Hij vindt het wel erg om over de oorlog te praten, het grijpt hem erg aan, maar hij vindt het belangrijk dat wij zijn verhaal horen.

Wanneer bent u gaan onderduiken?
‘Tijdens een razzia werden wij van huis gehaald, maar ik had een zware longontsteking en toen hoefden wij niet mee. Dat was de eerste keer. De tweede keer moesten mijn moeder en ik wel mee en werden we naar Westerbork afgevoerd. Mijn vader was ook opgepakt maar die was uit de trein gesprongen. In Westerbork kwam ik in het ziekenhuis te liggen, omdat ik nog steeds ziek was. Wij hoefden toen niet op transport. Mijn vader gaf zichzelf aan en zo konden mijn moeder en ik weer terug naar Amsterdam. Maar mijn vader vertrouwde het niet en bracht ons naar het Joodse ziekenhuis, naar de afdeling ‘besmettelijke ziekten’. Toen daar ook een razzia was, kwam mijn vader met een ambulance. Hij legde mijn moeder en mij op een brancard en riep dat wij een gevaarlijke besmettelijke ziekte hadden. De Duitsers lieten ons door en zo konden wij ontsnappen. Toen ben ik afgezet op een adres, daar woonden mensen die contact hadden met een verzetsgroep. Zo ben ik gaan onderduiken in Limburg.’

Hoe was het om onder te duiken?
‘Ik moest zonder mijn ouders onderduiken. Mijn nieuwe naam was Jantje van Tijnen. Ik zei dat ik uit Rotterdam kwam en dat mijn ouders bij het bombardement waren omgekomen. Ik kwam bij verschillende gezinnen terecht. Maar het was altijd gevaarlijk. Ook omdat ik last van astma had. Ik heb op achttien verschillende adressen gezeten. Vaak ook met andere kinderen die moesten onderduiken. Op het laatste adres ben ik verraden. Ik ben toen in de gevangenis terechtgekomen. Als enig kind. Ik ben verhoord door Duitsers en Nederlanders. Dat ging er hard aan toe, met veel intimidatie. Ik kreeg een lamp in mijn ogen geschenen en inktpotten naar mijn hoofd gegooid. Ze wilden weten waar mijn ouders waren ondergedoken. Dat wist ik wel, omdat ik in het geheim met hen gecorrespondeerd had, maar ik bleef volhouden dat ik Jantje van Tijnen uit Rotterdam was en dat mijn ouders waren omgekomen.

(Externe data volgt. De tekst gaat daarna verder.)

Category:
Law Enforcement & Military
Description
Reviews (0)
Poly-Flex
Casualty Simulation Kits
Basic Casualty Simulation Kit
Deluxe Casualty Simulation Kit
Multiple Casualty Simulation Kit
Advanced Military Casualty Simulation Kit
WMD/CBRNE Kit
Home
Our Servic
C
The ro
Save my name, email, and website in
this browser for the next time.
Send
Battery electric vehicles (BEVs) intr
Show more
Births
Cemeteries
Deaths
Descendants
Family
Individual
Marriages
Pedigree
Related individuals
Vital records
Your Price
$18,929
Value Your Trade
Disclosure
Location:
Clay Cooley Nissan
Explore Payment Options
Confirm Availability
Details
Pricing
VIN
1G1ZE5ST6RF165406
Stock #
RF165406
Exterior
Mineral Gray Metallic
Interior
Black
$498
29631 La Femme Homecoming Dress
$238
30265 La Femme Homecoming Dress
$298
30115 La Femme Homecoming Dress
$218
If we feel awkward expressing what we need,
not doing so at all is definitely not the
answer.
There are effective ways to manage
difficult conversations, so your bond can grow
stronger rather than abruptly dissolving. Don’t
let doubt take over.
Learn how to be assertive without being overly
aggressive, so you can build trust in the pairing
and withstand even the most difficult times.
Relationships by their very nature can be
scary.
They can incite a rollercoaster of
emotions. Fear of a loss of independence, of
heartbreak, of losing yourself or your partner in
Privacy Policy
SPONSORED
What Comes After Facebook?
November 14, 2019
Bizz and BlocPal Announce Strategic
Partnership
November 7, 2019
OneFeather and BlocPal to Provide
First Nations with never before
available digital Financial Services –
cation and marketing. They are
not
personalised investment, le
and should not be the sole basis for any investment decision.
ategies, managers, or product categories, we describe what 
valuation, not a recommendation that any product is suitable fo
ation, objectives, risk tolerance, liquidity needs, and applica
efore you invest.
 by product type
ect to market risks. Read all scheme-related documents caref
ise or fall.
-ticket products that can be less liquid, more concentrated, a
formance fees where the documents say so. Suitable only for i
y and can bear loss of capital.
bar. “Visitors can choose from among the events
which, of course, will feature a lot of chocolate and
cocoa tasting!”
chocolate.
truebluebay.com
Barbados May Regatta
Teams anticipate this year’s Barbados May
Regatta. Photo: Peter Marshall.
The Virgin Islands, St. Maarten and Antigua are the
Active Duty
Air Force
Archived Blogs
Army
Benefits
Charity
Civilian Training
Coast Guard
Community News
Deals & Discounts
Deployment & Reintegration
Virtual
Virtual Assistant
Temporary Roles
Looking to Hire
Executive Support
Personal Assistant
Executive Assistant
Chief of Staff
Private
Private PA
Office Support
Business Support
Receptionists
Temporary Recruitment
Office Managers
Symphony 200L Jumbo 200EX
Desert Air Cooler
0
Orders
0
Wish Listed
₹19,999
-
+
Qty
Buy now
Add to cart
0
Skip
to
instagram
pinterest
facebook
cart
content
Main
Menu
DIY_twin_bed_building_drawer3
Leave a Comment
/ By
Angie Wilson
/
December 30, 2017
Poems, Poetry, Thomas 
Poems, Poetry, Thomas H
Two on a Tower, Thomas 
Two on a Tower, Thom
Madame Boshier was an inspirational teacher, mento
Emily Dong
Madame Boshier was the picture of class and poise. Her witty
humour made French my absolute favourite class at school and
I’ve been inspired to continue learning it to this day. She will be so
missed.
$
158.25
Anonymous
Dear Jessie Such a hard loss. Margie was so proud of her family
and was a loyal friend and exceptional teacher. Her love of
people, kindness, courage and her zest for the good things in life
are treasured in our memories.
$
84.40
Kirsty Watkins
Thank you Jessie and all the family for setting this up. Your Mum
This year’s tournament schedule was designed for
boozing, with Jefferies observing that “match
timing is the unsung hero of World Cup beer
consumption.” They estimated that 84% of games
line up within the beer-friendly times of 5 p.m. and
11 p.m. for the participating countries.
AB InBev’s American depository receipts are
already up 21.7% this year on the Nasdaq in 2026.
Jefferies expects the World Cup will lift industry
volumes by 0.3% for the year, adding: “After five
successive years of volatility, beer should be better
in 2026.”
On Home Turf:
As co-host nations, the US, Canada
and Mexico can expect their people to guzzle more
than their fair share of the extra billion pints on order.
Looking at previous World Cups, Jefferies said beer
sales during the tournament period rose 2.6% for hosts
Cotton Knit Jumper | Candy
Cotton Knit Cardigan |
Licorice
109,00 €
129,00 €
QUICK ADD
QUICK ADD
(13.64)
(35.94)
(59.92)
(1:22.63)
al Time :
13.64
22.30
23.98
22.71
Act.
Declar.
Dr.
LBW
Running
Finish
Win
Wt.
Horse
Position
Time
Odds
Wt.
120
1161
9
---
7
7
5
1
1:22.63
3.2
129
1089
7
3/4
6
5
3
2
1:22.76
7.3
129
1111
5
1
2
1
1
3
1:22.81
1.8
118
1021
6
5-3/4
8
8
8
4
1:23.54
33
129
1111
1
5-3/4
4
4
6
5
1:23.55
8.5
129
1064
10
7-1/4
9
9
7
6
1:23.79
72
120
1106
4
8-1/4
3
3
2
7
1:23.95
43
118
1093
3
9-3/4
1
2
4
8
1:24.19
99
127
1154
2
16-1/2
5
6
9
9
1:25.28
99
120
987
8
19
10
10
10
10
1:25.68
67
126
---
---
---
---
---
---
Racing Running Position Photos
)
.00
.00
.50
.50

Ik kreeg veel steun van de andere gevangenen als ik weer van zo’n verhoor kwam. Uiteindelijk hebben ze mij weer naar Westerbork gestuurd.‘

Hoe heeft u de bevrijding meegemaakt?
‘Ik was in Westerbork, maar omdat het al zo ver in de oorlog was, ging er niemand meer op transport. Ik speelde met mijn nieuwe vriendjes met oorlogstuig, onderdelen van vliegtuigen enz. Toen hoorden we in de verte dat er geschoten werd. Het kamp was omringd door wachttorens en toen de Duitsers zagen dat de Canadezen eraan kwamen, waren de torens leeg. Ik ben erin geklommen en zag de tanks aankomen. Toen ze dichterbij kwamen en ik zag hoe enorm groot die tanks waren, ben ik snel naar beneden gegaan. Het was een euforisch moment. Toen werden er NSB’ers opgesloten in het kamp. Omdat er heel veel kwamen, moest ik helpen met bewaken. Ik had totaal geen medelijden met ze.’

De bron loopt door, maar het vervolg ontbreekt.